Santa Fe, New Mexico
This desert town that has become synonymous with Pale Ale is a beer drinker’s delight. Hot, dry, and handsome, the town teems with artistry, old hippie money and raw desert beauty. Few experiences stimulate the senses like watching the sun rise across the desert floor while the light paints a mural of reds blues and oranges. Best to see it after staying up all night drinking Santa Fe State Pen Porter, a smoky and mysterious experience that compliments the desert night air.

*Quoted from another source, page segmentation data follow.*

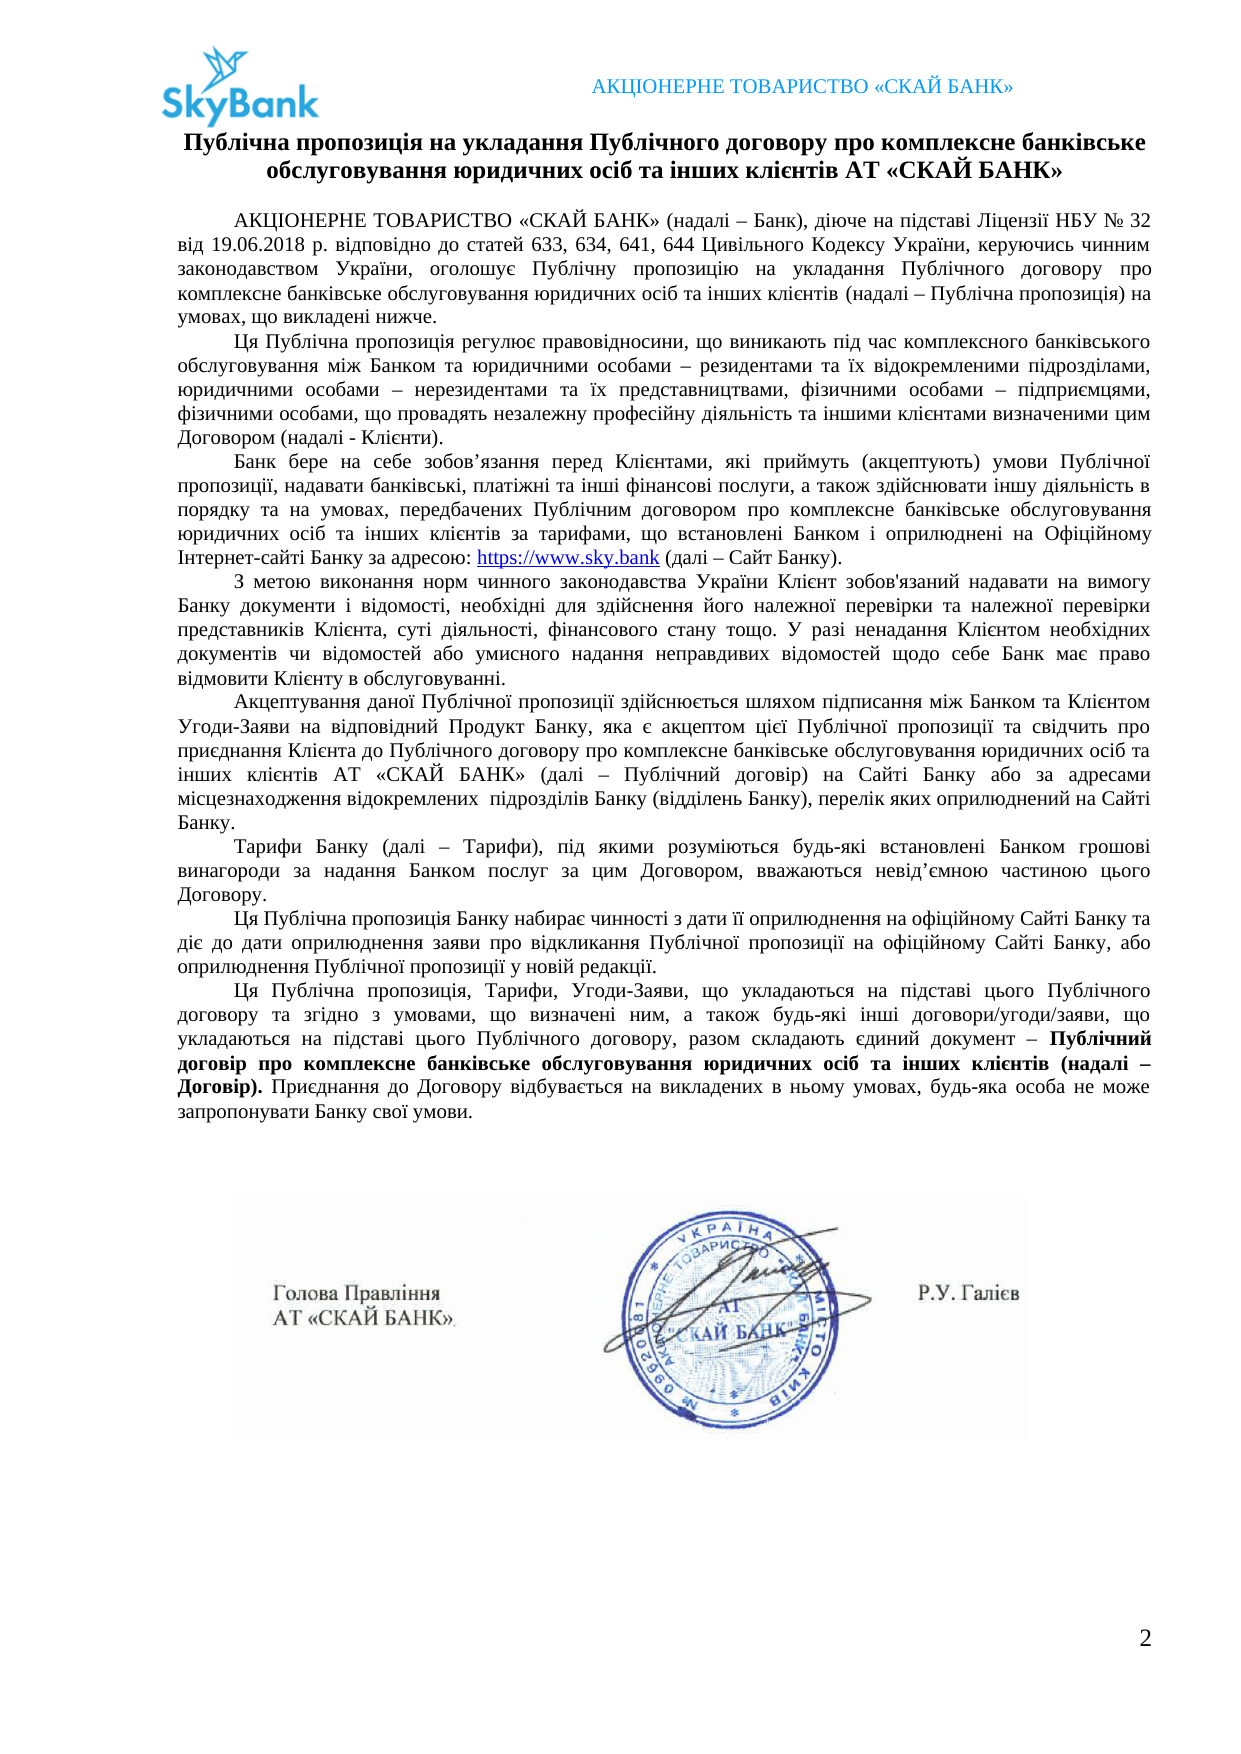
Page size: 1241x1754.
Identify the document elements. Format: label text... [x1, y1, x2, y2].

text Ця Публічна пропозиція Банку набирає чинності з дати її оприлюднення на офіційному Сайті Банку та діє до дати оприлюднення заяви про відкликання Публічної пропозиції на офіційному Сайті Банку, або оприлюднення Публічної пропозиції у новій редакції. [177, 906, 1152, 978]
picture [233, 1194, 1028, 1441]
text Тарифи Банку (далі – Тарифи), під якими розуміються будь-які встановлені Банком грошові винагороди за надання Банком послуг за цим Договором, вважаються невід’ємною частиною цього Договору. [177, 834, 1152, 906]
text Ця Публічна пропозиція регулює правовідносини, що виникають під час комплексного банківського обслуговування між Банком та юридичними особами – резидентами та їх відокремленими підрозділами, юридичними особами – нерезидентами та їх представництвами, фізичними особами – підприємцями, фізичними особами, що провадять незалежну професійну діяльність та іншими клієнтами визначеними цим Договором (надалі - Клієнти). [177, 353, 1152, 449]
text Ця Публічна пропозиція, Тарифи, Угоди-Заяви, що укладаються на підставі цього Публічного договору та згідно з умовами, що визначені ним, а також будь-які інші договори/угоди/заяви, що укладаються на підставі цього Публічного договору, разом складають єдиний документ – Публічний договір про комплексне банківське обслуговування юридичних осіб та інших клієнтів (надалі – Договір). Приєднання до Договору відбувається на викладених в ньому умовах, будь-яка особа не може запропонувати Банку свої умови. [177, 978, 1152, 1123]
picture [142, 35, 349, 140]
text Акцептування даної Публічної пропозиції здійснюється шляхом підписання між Банком та Клієнтом Угоди-Заяви на відповідний Продукт Банку, яка є акцептом цієї Публічної пропозиції та свідчить про приєднання Клієнта до Публічного договору про комплексне банківське обслуговування юридичних осіб та інших клієнтів АТ «СКАЙ БАНК» (далі – Публічний договір) на Сайті Банку або за адресами місцезнаходження відокремлених підрозділів Банку (відділень Банку), перелік яких оприлюднений на Сайті Банку. [177, 689, 1152, 834]
text З метою виконання норм чинного законодавства України Клієнт зобов'язаний надавати на вимогу Банку документи і відомості, необхідні для здійснення його належної перевірки та належної перевірки представників Клієнта, суті діяльності, фінансового стану тощо. У разі ненадання Клієнтом необхідних документів чи відомостей або умисного надання неправдивих відомостей щодо себе Банк має право відмовити Клієнту в обслуговуванні. [177, 569, 1152, 689]
text Ця Публічна пропозиція регулює правовідносини, що виникають під час комплексного банківського обслуговування між Банком та юридичними особами – резидентами та їх відокремленими підрозділами, юридичними особами – нерезидентами та їх представництвами, фізичними особами – підприємцями, фізичними особами, що провадять незалежну професійну діяльність та іншими клієнтами визначеними цим Договором (надалі - Клієнти). [177, 328, 1152, 353]
text Публічна пропозиція на укладання Публічного договору про комплексне банківське обслуговування юридичних осіб та інших клієнтів АТ «СКАЙ БАНК» [177, 127, 1152, 184]
text Банк бере на себе зобов’язання перед Клієнтами, які приймуть (акцептують) умови Публічної пропозиції, надавати банківські, платіжні та інші фінансові послуги, а також здійснювати іншу діяльність в порядку та на умовах, передбачених Публічним договором про комплексне банківське обслуговування юридичних осіб та інших клієнтів за тарифами, що встановлені Банком і оприлюднені на Офіційному Інтернет-сайті Банку за адресою: https://www.sky.bank (далі – Сайт Банку). [177, 449, 1152, 569]
text АКЦІОНЕРНЕ ТОВАРИСТВО «СКАЙ БАНК» (надалі – Банк), діюче на підставі Ліцензії НБУ № 32 від 19.06.2018 р. відповідно до статей 633, 634, 641, 644 Цивільного Кодексу України, керуючись чинним законодавством України, оголошує Публічну пропозицію на укладання Публічного договору про комплексне банківське обслуговування юридичних осіб та інших клієнтів (надалі – Публічна пропозиція) на умовах, що викладені нижче. [177, 208, 1152, 328]
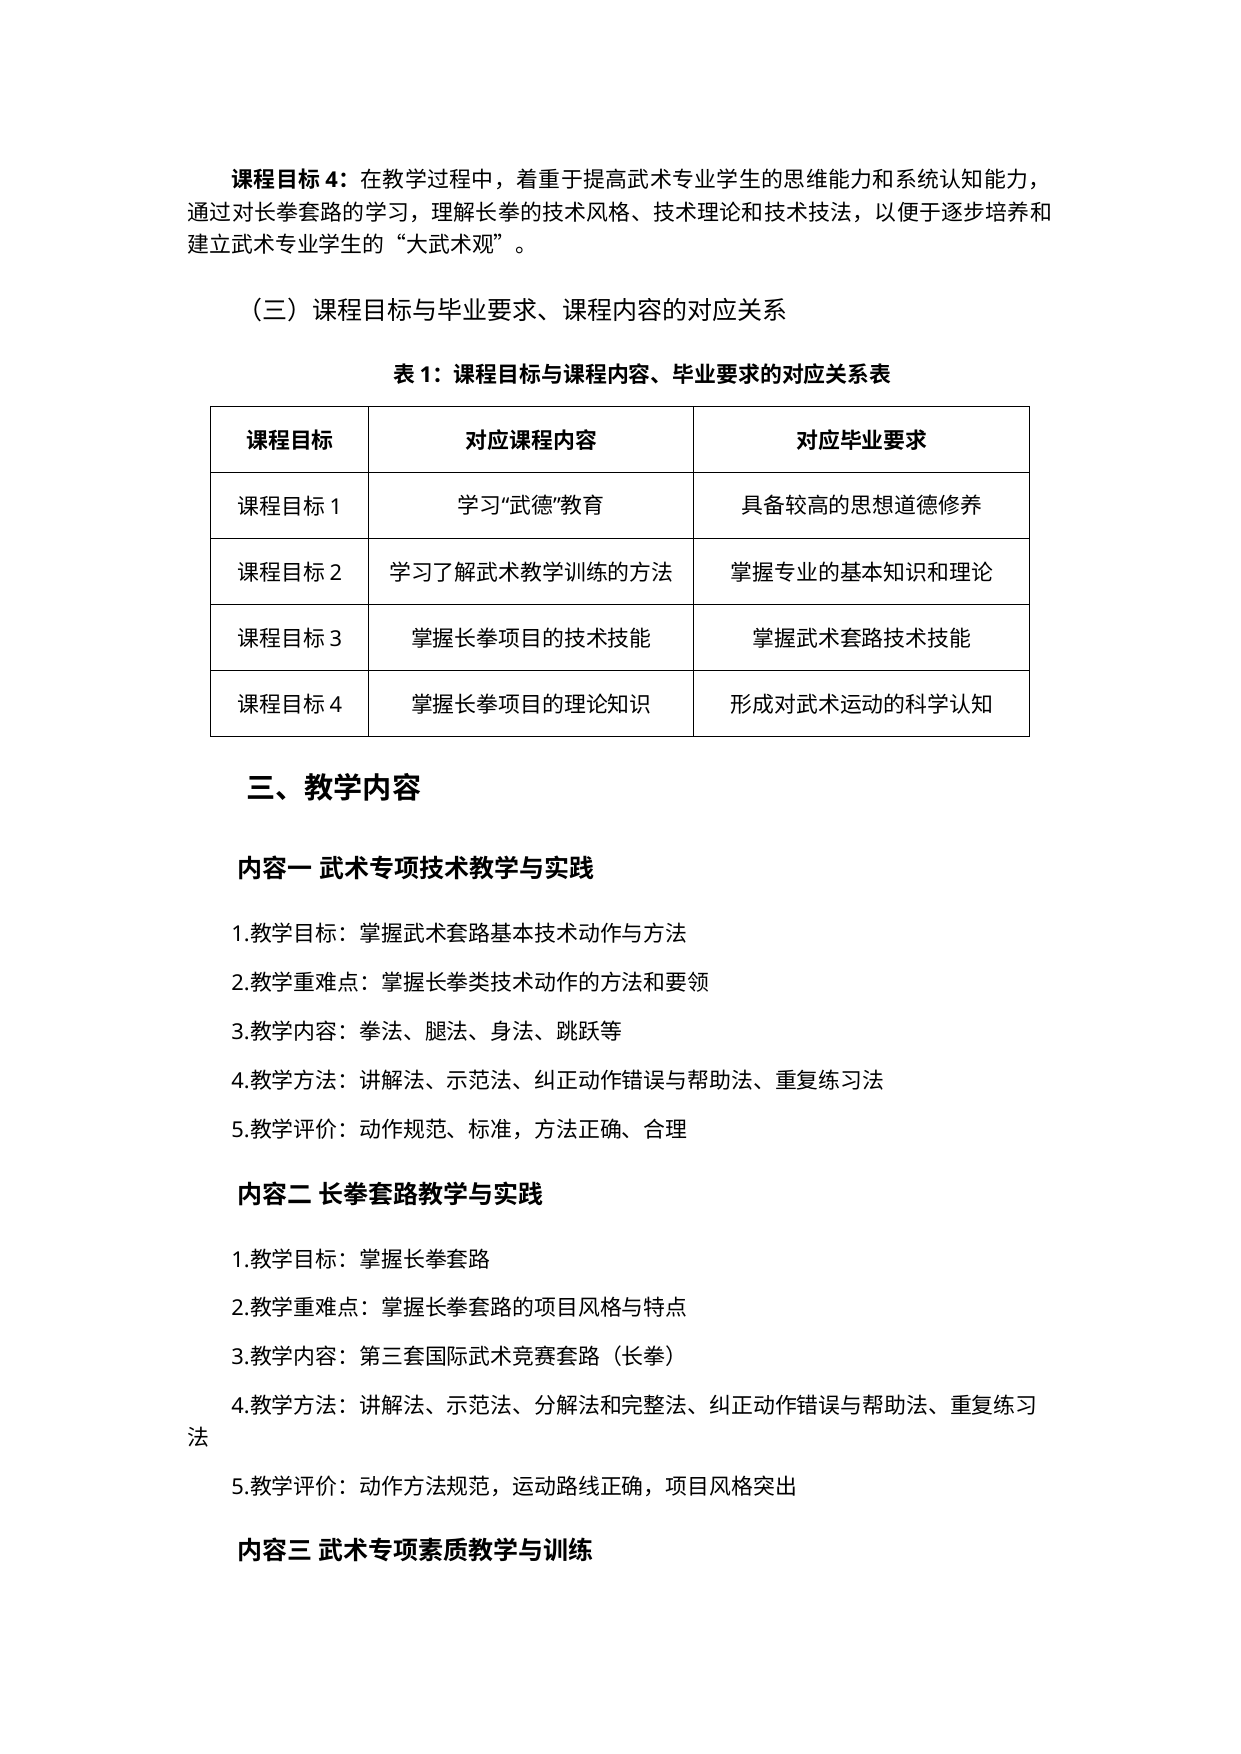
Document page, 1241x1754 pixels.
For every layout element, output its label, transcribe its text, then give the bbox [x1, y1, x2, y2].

text 3.教学内容：第三套国际武术竞赛套路（长拳） [187, 1339, 1053, 1371]
table_cell 学习了解武术教学训练的方法 [369, 539, 693, 604]
text 2.教学重难点：掌握长拳类技术动作的方法和要领 [187, 965, 1053, 997]
table_cell 形成对武术运动的科学认知 [694, 671, 1029, 736]
table_cell 课程目标1 [211, 473, 368, 538]
table_header 对应课程内容 [369, 407, 693, 472]
table_cell 学习“武德”教育 [369, 473, 693, 538]
table_header 对应毕业要求 [694, 407, 1029, 472]
text 课程目标4：在教学过程中，着重于提高武术专业学生的思维能力和系统认知能力，通过对长拳套路的学习，理解长拳的技术风格、技术理论和技术技法，以便于逐步培养和建立武术专业学生的“大武术观”。 [187, 162, 1053, 259]
table_cell 掌握长拳项目的理论知识 [369, 671, 693, 736]
text （三）课程目标与毕业要求、课程内容的对应关系 [187, 276, 1053, 341]
text 4.教学方法：讲解法、示范法、分解法和完整法、纠正动作错误与帮助法、重复练习法 [187, 1388, 1053, 1453]
text 内容三 武术专项素质教学与训练 [187, 1518, 1053, 1583]
table_cell 课程目标3 [211, 605, 368, 670]
table_header 课程目标 [211, 407, 368, 472]
text 内容一 武术专项技术教学与实践 [187, 834, 1053, 899]
list 2.教学重难点：掌握长拳套路的项目风格与特点 [187, 1290, 1053, 1323]
text 5.教学评价：动作方法规范，运动路线正确，项目风格突出 [187, 1469, 1053, 1501]
table_cell 掌握长拳项目的技术技能 [369, 605, 693, 670]
text 3.教学内容：拳法、腿法、身法、跳跃等 [187, 1013, 1053, 1046]
text 表1：课程目标与课程内容、毕业要求的对应关系表 [187, 357, 1053, 389]
text 5.教学评价：动作规范、标准，方法正确、合理 [187, 1111, 1053, 1144]
table_cell 课程目标4 [211, 671, 368, 736]
text 三、教学内容 [187, 753, 1053, 818]
table_cell 课程目标2 [211, 539, 368, 604]
text 4.教学方法：讲解法、示范法、纠正动作错误与帮助法、重复练习法 [187, 1062, 1053, 1095]
table_cell 具备较高的思想道德修养 [694, 473, 1029, 538]
list 教学目标：掌握长拳套路 [187, 1241, 1053, 1274]
table_cell 掌握专业的基本知识和理论 [694, 539, 1029, 604]
table_cell 掌握武术套路技术技能 [694, 605, 1029, 670]
text 1.教学目标：掌握武术套路基本技术动作与方法 [187, 916, 1053, 948]
text 内容二 长拳套路教学与实践 [187, 1160, 1053, 1225]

Boulder, Colorado has a reputation as the “church of the outdoors” – when people aren’t hiking, they’re skiiing. And they’re young: the median age is 29, a time when your body is best suited to burning off those extra beer carbs. Boulder is home to the state’s first microbrewery, Boulder Beer Company, whose products include a dry-hopped ale called Hazed and infused for it’s multiple hop aromas that result from introducing the hops late in the brewing process. The bar also sports a “Magical Mystery Tap” which seems to exist solely to tempt the thrill-seeker within each of us.
Portsmouth New Hampshire
If you like seafood, but have never eaten at a northeastern lobster shack, you haven’t had the full experience. Along the coasts of Maine and new Hampshire, there are smallish, greying buildings that serve pots of steamed seafood right from on the dock. Portsmouth in particular has a number which carry the local brewer Smuttynose. Known for their Big Beer Series, few epicurean experiences compare with the steamy smell of lobster and clams alongside a big mug of Farmhouse Ale.
North Hollywood, California
A place where weird is normal and the absurd is commonplace, you’re as likely to see Flea bouncing a basketball down Otsega toward the park as you are to see a homeless guy wearing a red dress. It’s happy hour all day long here, and the neighborhood moniker “NoHo Arts district” seems to have multiple levels of meanings. As in Europe, a cold beer isn’t usually frowned on at lunch, and it’s easy to slip into that hazy way of thinking, maybe after three of Mendocino Brewing Company’sRed Seal Ales, continuing the charade that is North Hollywood is still a good idea.